The upper two storeys of the major facades are treated as a single storey united by Ionic columns. The ground floor is treated as a rusticated plinth. This device prevents the classical detailing on the building looking distorted. The rear elevation, backing onto Christie Lane, is painted cement render. A deep continuous base course is broken by two original escape doors and a new escape door introduced in 1980. Sandstone quoins return on both ends, three moulded string courses and a cornice being the only features. Blind windows are then used to excellent effect.

The external wall cladding and elements such as the Porte Cochere, the clock tower, balconies, balustrades and external stairs are built of Sydney "yellowblock" sandstone. Externally, metal grilles, window and door frames are used.

A vehicular ramp leads up to the main entrance midway between the ground and first floor levels. The entrance is then enclosed in the Porte-Cochere. The flat roof of the Porte-Cochere provides a terrace off the main staircase midway between first and second floors. This ingenious planning device clearly defines an imposing entrance and again helps break the height and bulk of the building. The scale is further reduced by means of a flight of steps from King Street.

The clock tower is an imposing landmark and distinctive feature of the city skyline, indicating the Civic Centre of Newcastle. The tower is a reinforced concrete and steel framed structure clad in Sydney yellowblock sandstone ashlar with rusticated quoins.

The City Hall was reported to be in good physical condition as of 3 May 2013.

==Current use==
The concert hall, stage and upper gallery is frequently used by a wide range of community and commercial groups as a platform for staging choirs, orchestras, plays or other musical performances. Additional function rooms cater for civic receptions, community gatherings, weddings, national and international conferences, trade shows, seminars, corporate meetings, product launches and social functions.

== Heritage listing ==

Newcastle City Hall is of historic and aesthetic significance to the State of NSW as an imposing civic building embodying the civic pride of NSW's second city in a restrained inter-war classicism. City Hall is an outstanding example of the Inter-War Academic Classical style in NSW. The building's planning, construction and history of use demonstrates the evolution of local government in Newcastle, reflecting the growth, development and increased power of local government across the twentieth century in New South Wales.
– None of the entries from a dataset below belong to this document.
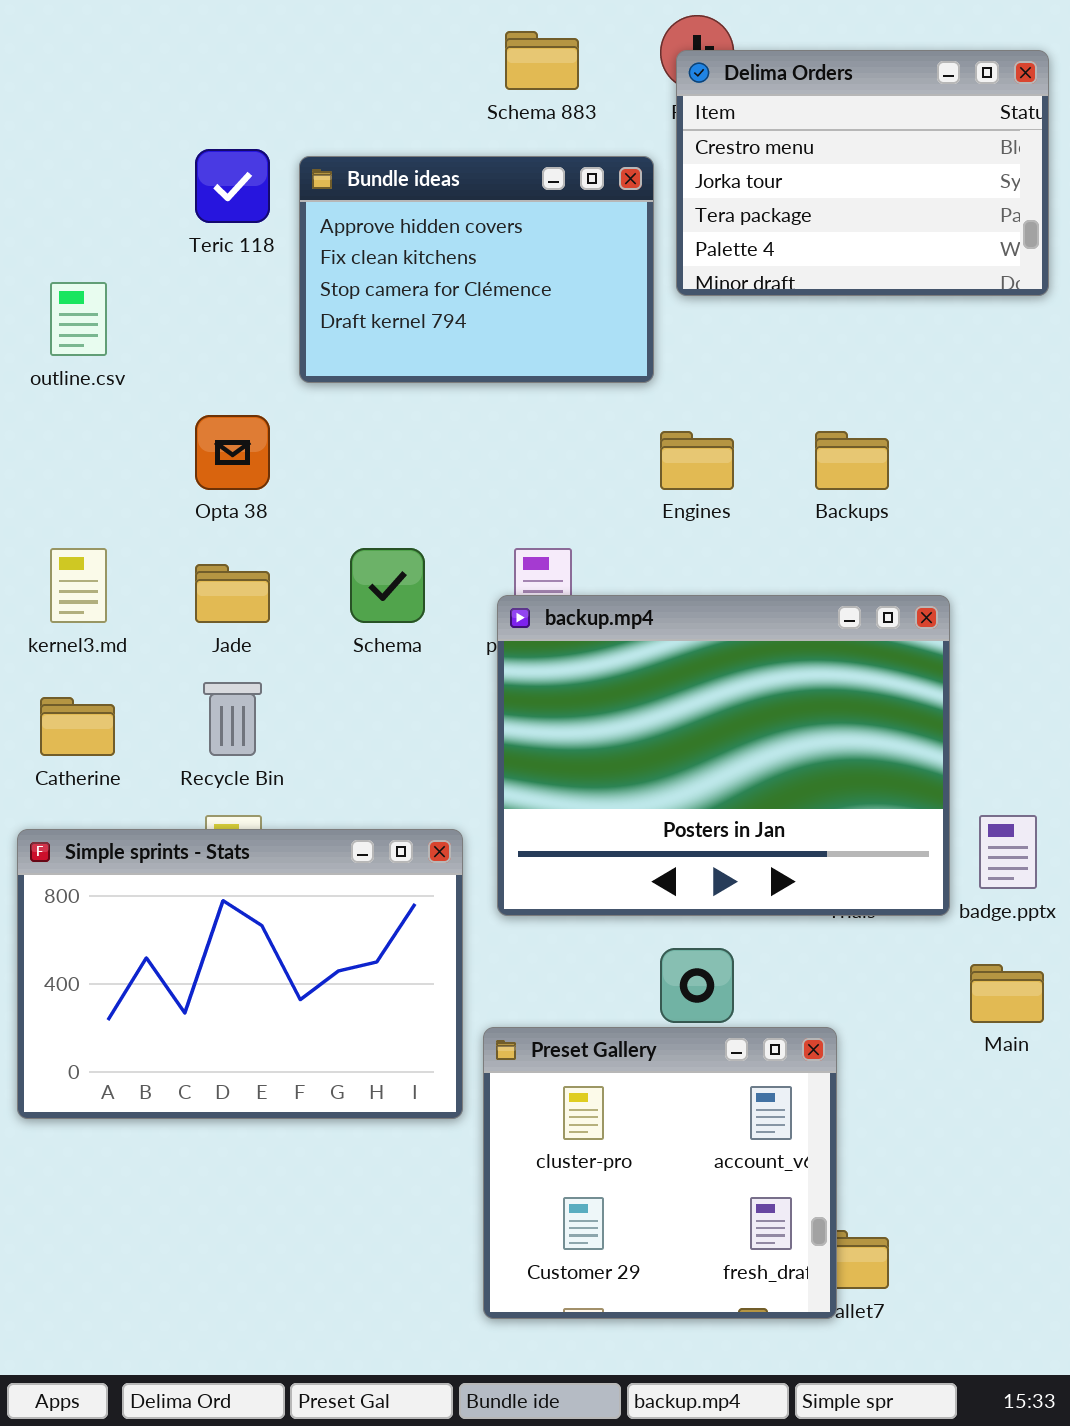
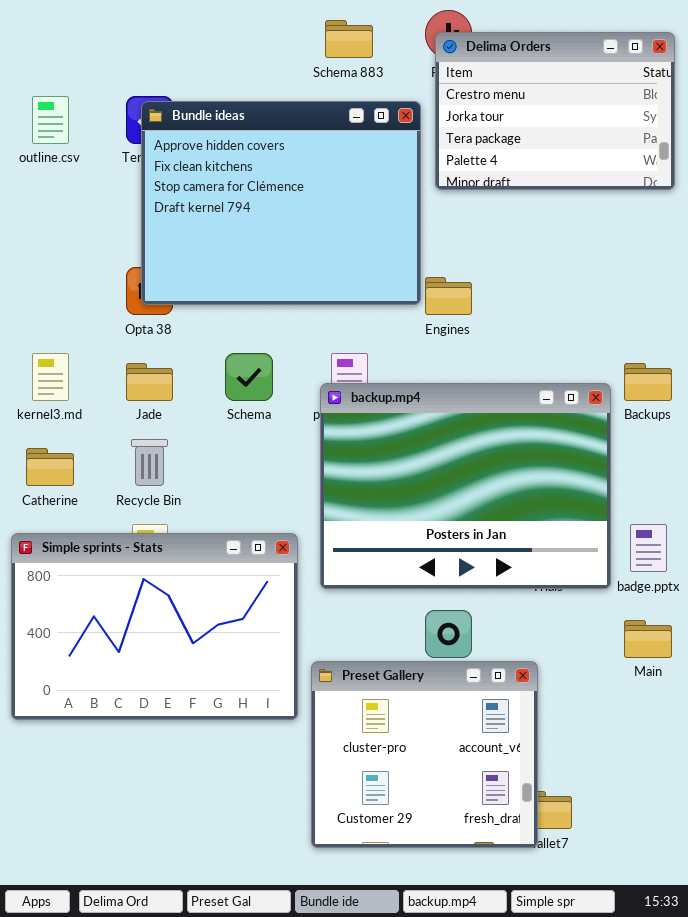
Bundle ideas: [299,156,654,383] -> [141,101,421,305], resized
outline.csv: [50,282,107,356] -> [32,96,69,144], moved
Backups: [815,431,889,490] -> [624,363,672,401], moved

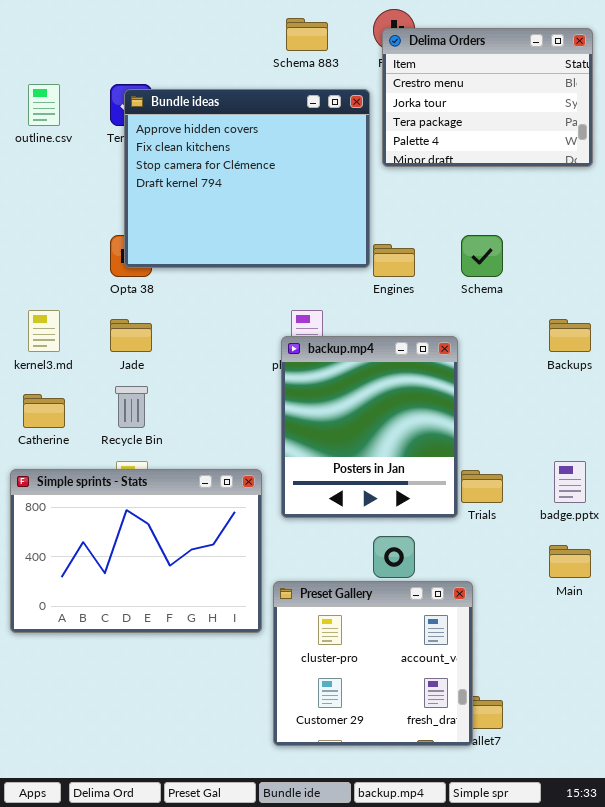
Schema: [225,353,273,401] -> [461,235,503,277], moved
backup.mp4: [320,383,611,589] -> [281,336,458,518], resized

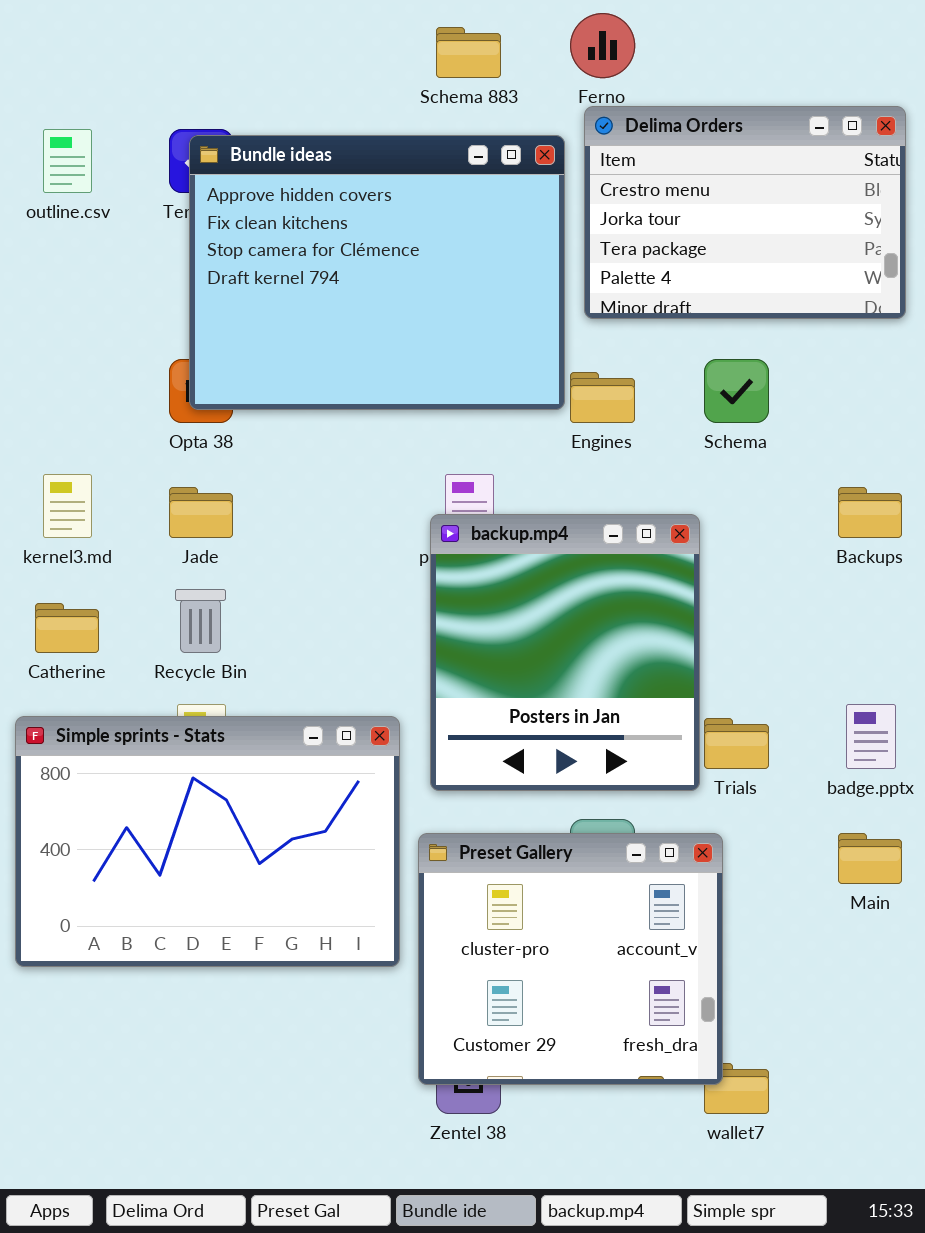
Delima Orders: [382,28,593,167] -> [584,106,906,319], moved
Preset Gallery: [273,581,473,746] -> [418,833,723,1085], moved

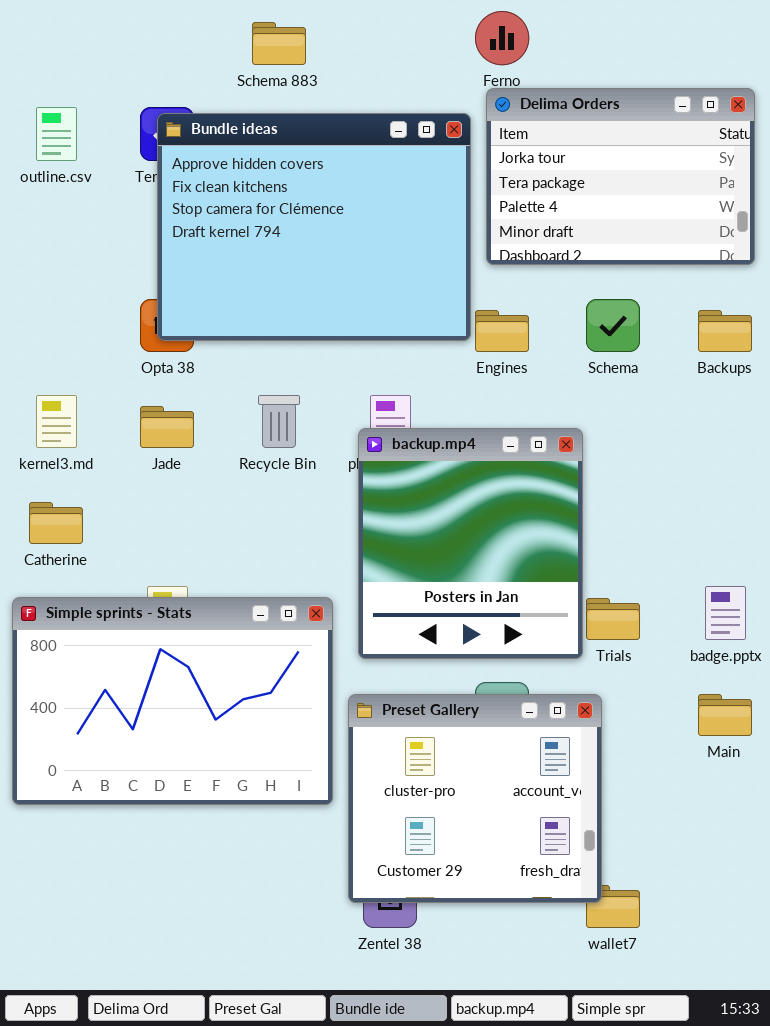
Schema 883: [436,27,501,78] -> [252,22,306,65], moved
Delima Orders: [584,106,906,319] -> [486,88,755,265], scrolled down 1 row
Backups: [838,487,902,538] -> [698,310,752,352], moved
Recycle Bin: [175,589,226,653] -> [258,395,300,448], moved

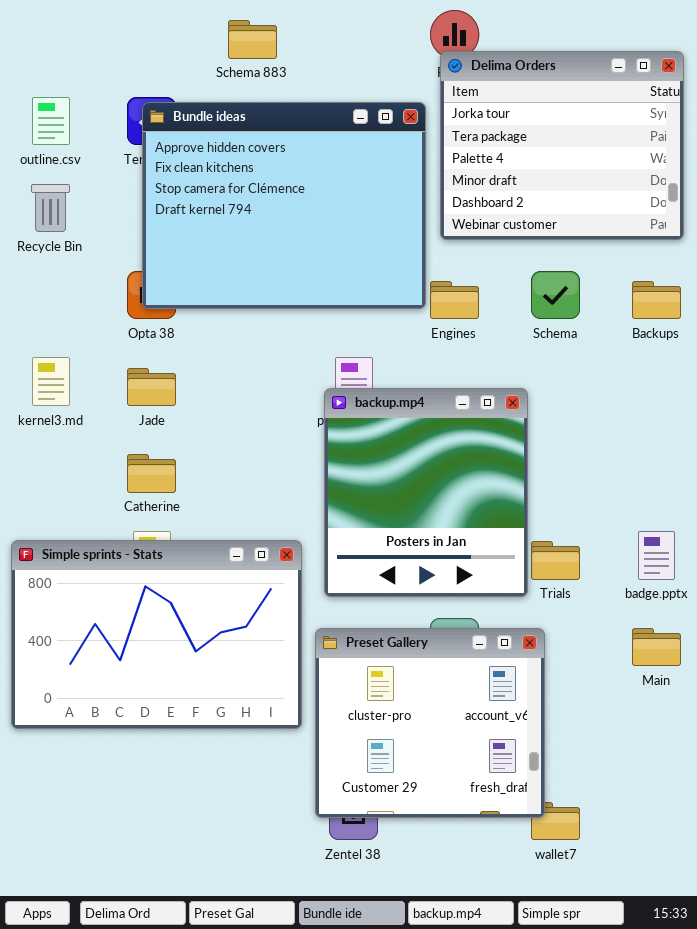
Delima Orders: [486,88,755,265] -> [440,51,684,240], resized
Recycle Bin: [258,395,300,448] -> [31,184,70,232], moved
Catherine: [29,502,83,544] -> [127,454,176,493], moved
The style of the building is illustrative of significant social and aesthetic values of the inter-war period in NSW, demonstrating a desire to hold onto traditional forms of architectural stylism particularly in public architecture, in the face of modernism and social and political change. Locally, the architectural pretensions and central Newcastle site demonstrates the perceived centrality of local government to the City of Newcastle during the interwar years, and ambition of mayors and civic leaders to leave their mark on the city by transforming this previously industrial area into a unique cultural precinct to form the civic heart of the city. City Hall has strong associations with its designer Henry Eli White, an internationally noted theatre architect of the early twentieth century, and JV Rowe, principal designer for the Wunderlich company from 1904 to 1925, responsible for the original interior finishes and decoration. Locally the City Hall has a significant association with Alderman Morris Light (1859–1929), Mayor and businessman, the realisation of the City Hall and Civic Theatre complex being his greatest achievement. The building is also associated with Alderman Joy Cummings, who was the first female Lord Mayor in Australia.

Newcastle City Hall was listed on the New South Wales State Heritage Register on 27 September 2012.